Évaluation : une révision en profondeur
La révision du système d’évaluation est également en vue, comme le stipule l’article 35 de la loi-cadre. Le gouvernement est tenu dans un délai ne dépassent pas trois ans d’opérer une révision globale du système d’évaluation, des examens et de diplomation à travers notamment l’élaboration des guides référentiels des activités d’évaluation des différents cycles, le développement et le renouvellement des outils et des méthodes en vigueur…Notons à cet égard que le gouvernement a été épinglé par l’OCDE sur son système d’évaluation. Le Maroc est appelé à développer un cadre d’évaluation cohérent et centré sur l’amélioration des apprentissages des élèves pour améliorer son système éducatif. À cela s’ajoute la nécessité d’une meilleure exploitation des données des évaluations pour éclairer les politiques d’éducation et le public en vue d’assurer la cohérence des réformes et fédérer les acteurs autour des objectifs de la vision 2030.

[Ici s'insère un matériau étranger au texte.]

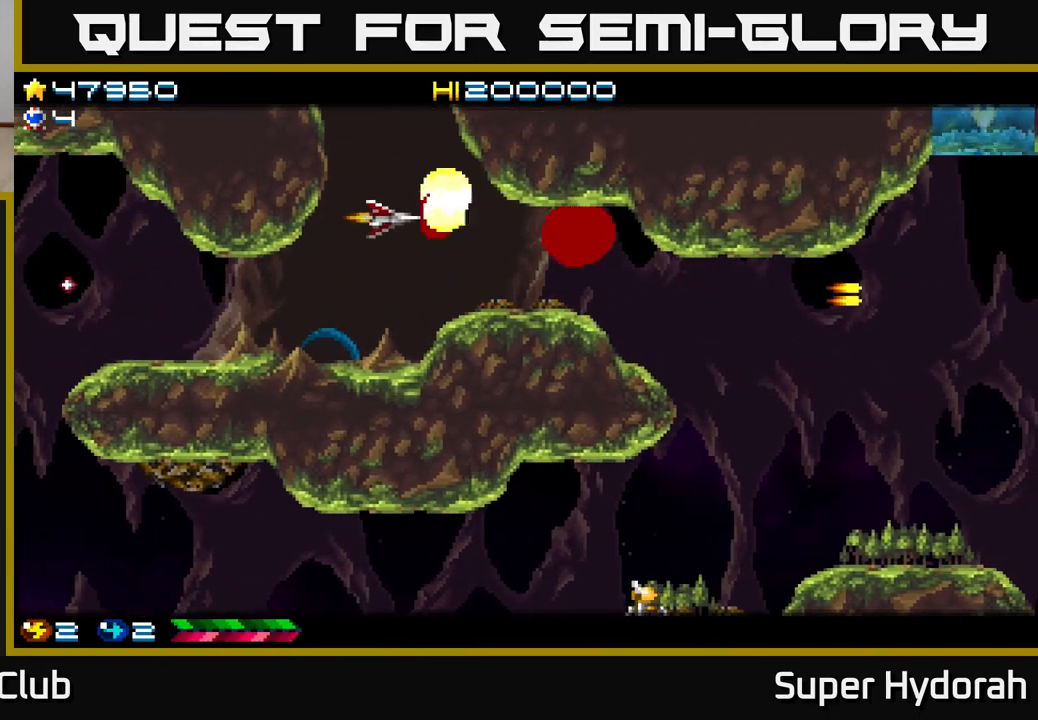
{"buttons": ["A", "DPAD_DOWN", "DPAD_RIGHT"], "left_stick": "center", "events": [[183, "DPAD_RIGHT", "down"], [250, "DPAD_UP", "down"], [283, "DPAD_RIGHT", "up"], [367, "DPAD_UP", "up"], [400, "DPAD_DOWN", "down"], [500, "DPAD_RIGHT", "down"]]}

Enseignement supérieur : un nouveau cursus
Dès la rentrée prochaine, un nouveau cursus du Bachelor sera instauré pour le système à accès ouvert qui draine plus de 80% des étudiants. L’objectif est de renforcer les compétences des étudiants à travers plusieurs nouvelles mesures, limiter le décrochage et booster l’employabilité. Le gouvernement tend à donner un coup de fouet au système d’orientation pour attirer davantage de bacheliers à opter pour la formation professionnelle qui n’est choisie actuellement que par un bachelier sur quatre. La réforme en vue devra permettre de promouvoir l’enseignement supérieur et de répondre aux besoins des entreprises en profils adaptés aux exigences du marché du travail mais il reste encore à dépasser nombre de lacunes tant au niveau de la formation professionnelle que des universités.